Please rewrite the material below with "Privacy en Cookies" swapped for "Privacybeleid", leaving everything else unchanged and omitting the pictures.

━━━━━━━━━━━━━━━━━━━━

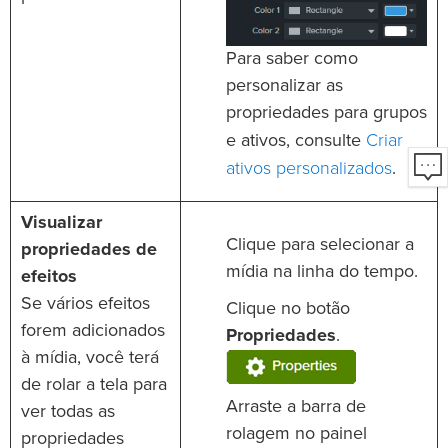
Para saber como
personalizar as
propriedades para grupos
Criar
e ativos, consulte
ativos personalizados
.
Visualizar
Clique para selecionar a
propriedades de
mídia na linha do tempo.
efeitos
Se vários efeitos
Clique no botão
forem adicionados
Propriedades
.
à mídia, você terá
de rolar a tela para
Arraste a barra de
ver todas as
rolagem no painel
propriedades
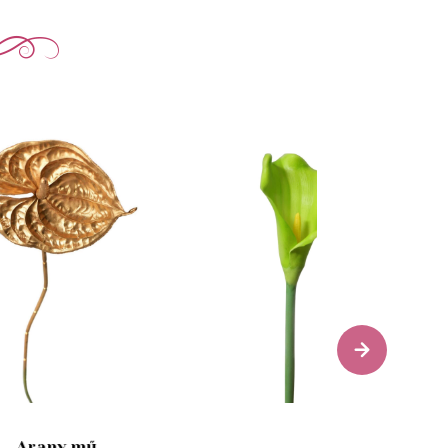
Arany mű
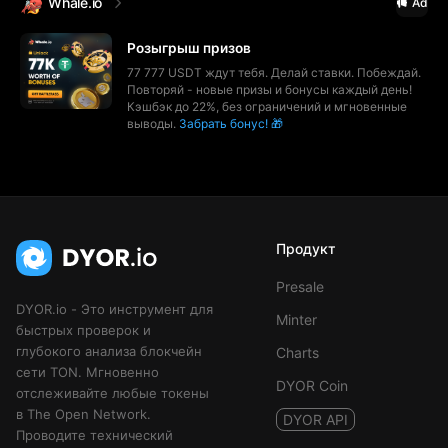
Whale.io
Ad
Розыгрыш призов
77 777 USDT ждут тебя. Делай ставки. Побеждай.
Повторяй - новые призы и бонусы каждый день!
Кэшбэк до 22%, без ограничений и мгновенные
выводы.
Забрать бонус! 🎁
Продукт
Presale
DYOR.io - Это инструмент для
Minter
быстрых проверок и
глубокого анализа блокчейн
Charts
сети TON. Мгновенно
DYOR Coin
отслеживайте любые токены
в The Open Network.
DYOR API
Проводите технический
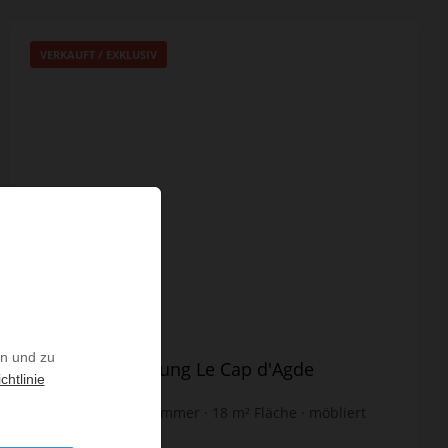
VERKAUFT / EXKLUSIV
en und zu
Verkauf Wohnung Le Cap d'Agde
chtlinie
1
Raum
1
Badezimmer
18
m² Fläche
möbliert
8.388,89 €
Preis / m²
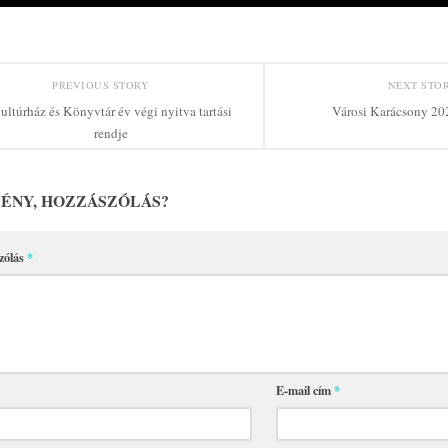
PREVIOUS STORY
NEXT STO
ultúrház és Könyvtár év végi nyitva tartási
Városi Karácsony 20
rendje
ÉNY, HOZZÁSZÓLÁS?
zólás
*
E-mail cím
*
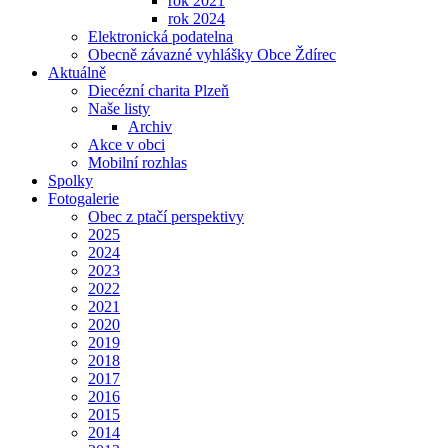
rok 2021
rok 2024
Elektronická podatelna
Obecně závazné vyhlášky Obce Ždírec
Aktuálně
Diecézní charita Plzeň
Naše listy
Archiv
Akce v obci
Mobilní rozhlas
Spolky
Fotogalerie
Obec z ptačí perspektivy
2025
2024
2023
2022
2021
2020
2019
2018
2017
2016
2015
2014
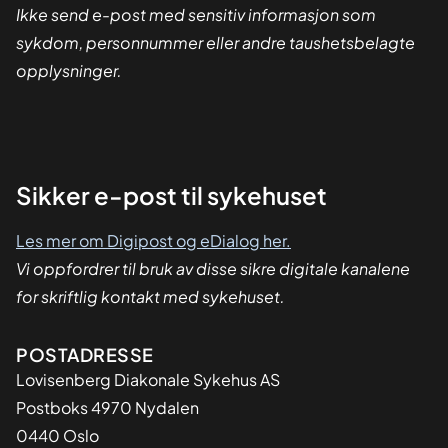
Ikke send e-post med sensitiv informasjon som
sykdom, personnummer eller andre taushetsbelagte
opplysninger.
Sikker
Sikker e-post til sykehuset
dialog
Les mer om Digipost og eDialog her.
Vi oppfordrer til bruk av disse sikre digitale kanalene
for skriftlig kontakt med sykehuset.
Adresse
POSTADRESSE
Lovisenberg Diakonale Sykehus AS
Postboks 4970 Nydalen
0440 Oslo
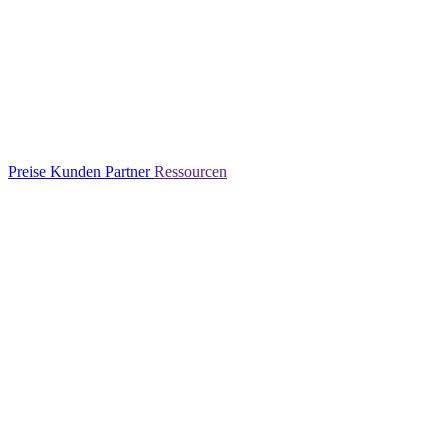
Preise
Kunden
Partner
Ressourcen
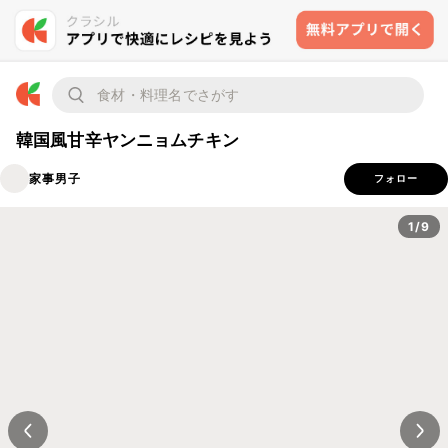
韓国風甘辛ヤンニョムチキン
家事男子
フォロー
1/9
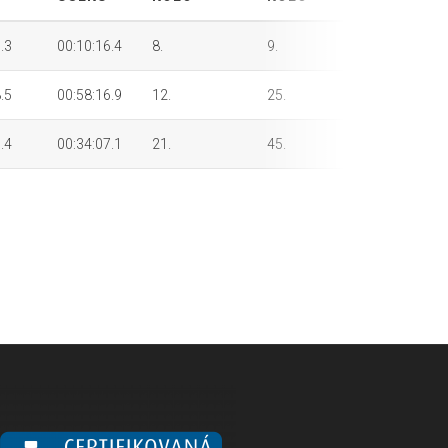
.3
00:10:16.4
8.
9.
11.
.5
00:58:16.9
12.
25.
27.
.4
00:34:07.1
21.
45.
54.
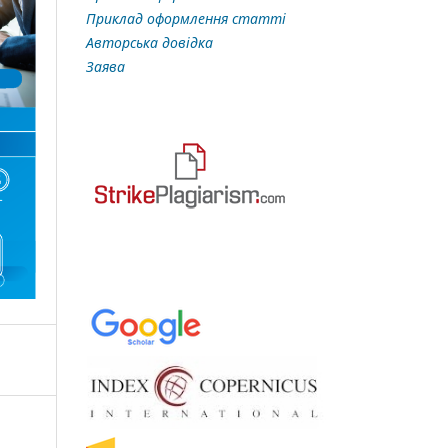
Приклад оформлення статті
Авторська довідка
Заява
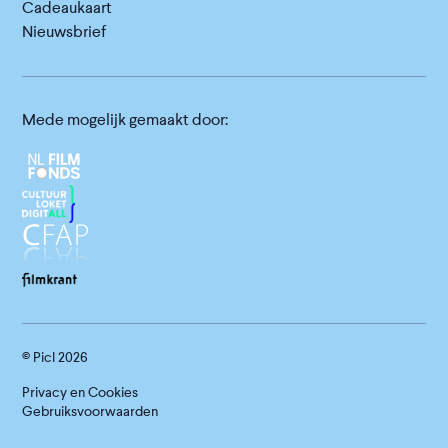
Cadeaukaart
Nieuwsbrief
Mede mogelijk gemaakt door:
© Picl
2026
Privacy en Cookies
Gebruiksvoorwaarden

━━━━━━━━━━━━━━━━━━━━

Reply:
Para saber como
personalizar as
propriedades para grupos
Criar
e ativos, consulte
ativos personalizados
.
Visualizar
Clique para selecionar a
propriedades de
mídia na linha do tempo.
efeitos
Se vários efeitos
Clique no botão
forem adicionados
Propriedades
.
à mídia, você terá
de rolar a tela para
Arraste a barra de
ver todas as
rolagem no painel
propriedades
Arany mű
Whale.io
Ad
Розыгрыш призов
77 777 USDT ждут тебя. Делай ставки. Побеждай.
Повторяй - новые призы и бонусы каждый день!
Кэшбэк до 22%, без ограничений и мгновенные
выводы.
Забрать бонус! 🎁
Продукт
Presale
DYOR.io - Это инструмент для
Minter
быстрых проверок и
глубокого анализа блокчейн
Charts
сети TON. Мгновенно
DYOR Coin
отслеживайте любые токены
в The Open Network.
DYOR API
Проводите технический
VERKAUFT / EXKLUSIV
en und zu
Verkauf Wohnung Le Cap d'Agde
chtlinie
1
Raum
1
Badezimmer
18
m² Fläche
möbliert
8.388,89 €
Preis / m²
PREVIOUS STORY
NEXT STO
ultúrház és Könyvtár év végi nyitva tartási
Városi Karácsony 20
rendje
ÉNY, HOZZÁSZÓLÁS?
zólás
*
E-mail cím
*
rok 2021
rok 2024
Elektronická podatelna
Obecně závazné vyhlášky Obce Ždírec
Aktuálně
Diecézní charita Plzeň
Naše listy
Archiv
Akce v obci
Mobilní rozhlas
Spolky
Fotogalerie
Obec z ptačí perspektivy
2025
2024
2023
2022
2021
2020
2019
2018
2017
2016
2015
2014
Ikke send e-post med sensitiv informasjon som
sykdom, personnummer eller andre taushetsbelagte
opplysninger.
Sikker
Sikker e-post til sykehuset
dialog
Les mer om Digipost og eDialog her.
Vi oppfordrer til bruk av disse sikre digitale kanalene
for skriftlig kontakt med sykehuset.
Adresse
POSTADRESSE
Lovisenberg Diakonale Sykehus AS
Postboks 4970 Nydalen
0440 Oslo
Preise
Kunden
Partner
Ressourcen
韓国風甘辛ヤンニョムチキン
家事男子
フォロー
1/9
.3
00:10:16.4
8.
9.
11.
.5
00:58:16.9
12.
25.
27.
.4
00:34:07.1
21.
45.
54.
Приклад оформлення статті
Авторська довідка
Заява
Cadeaukaart
Nieuwsbrief
Mede mogelijk gemaakt door:
© Picl
2026
Privacybeleid
Gebruiksvoorwaarden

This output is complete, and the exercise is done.